Search partial URL

Hello,

I have a problem searching partial URLs in a text field. I'm using a a word_delimiter filter to split possible URLs. Here is the mappings:

{  
    "settings":{  
        "analysis":{  
            "filter":{  
                "my_word_delimiter":{  
                    "type":"word_delimiter",
                    "catenate_words":false,
                    "catenate_numbers":false,
                    "split_on_numerics":false,
                    "split_on_case_change":false
                },
                "english_possessive_stemmer":{  
                    "type":"stemmer",
                    "name":"possessive_english"
                },
                "english_stop":{  
                    "type":"stop",
                    "stopwords":"_english_"
                },
                "english_plural_stemmer":{  
                    "type":"stemmer",
                    "name":"minimal_english"
                }
            },
            "analyzer":{  
                "custom_analyzer":{  
                    "tokenizer": "whitespace",
                    "filter":[  
                    	"my_word_delimiter",
                        "lowercase",
                        "english_possessive_stemmer", "english_plural_stemmer", 
                        "english_stop"
                    ]
                }
            }
        }
    },
    "mappings": {
    	"test": {
    		"properties": {
    			"body": {
    				"type": "text",
    				"analyzer": "custom_analyzer"
    			}
    		}
    	}
    }
}

When running a search or aggregating data this leads to unexpected results.
Let's consider the following document:

{
    "body": "www.google.co.uk hello com"
}

It generates 6 tokens: www, google, co, uk hello, com.
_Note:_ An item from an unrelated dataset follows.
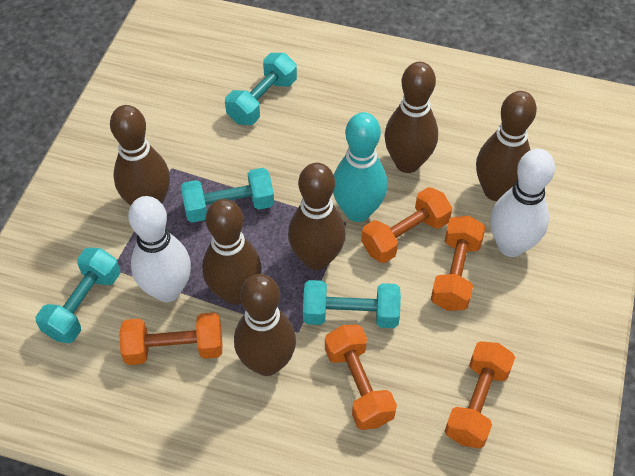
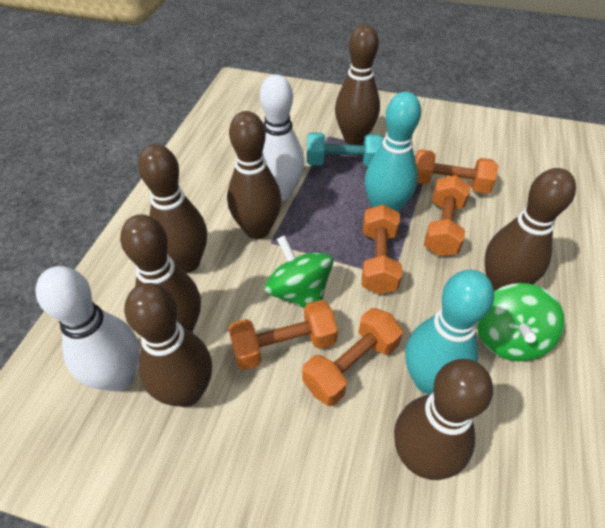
brown bowling pin: 6 -> 7
green spinning top: 0 -> 2
turquoise bowling pin: 1 -> 2
turquoise dumbbell: 4 -> 1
If an user searches "google.com", ES returns the document above. Even if it is technically correct, that is what you don't expect.

So I was thinking to implement a filter to parse URLs.
The filter is supposed to generate the following tokens for the token "www.google.co.uk": www.google.co.uk (original), google.co.uk, google.
Then at query time, I would a simple analyser that doesn't tokenise data. So if the user searches "google" or "google.co.uk", he will get proper results.

What do you think?

This topic was automatically closed 28 days after the last reply. New replies are no longer allowed.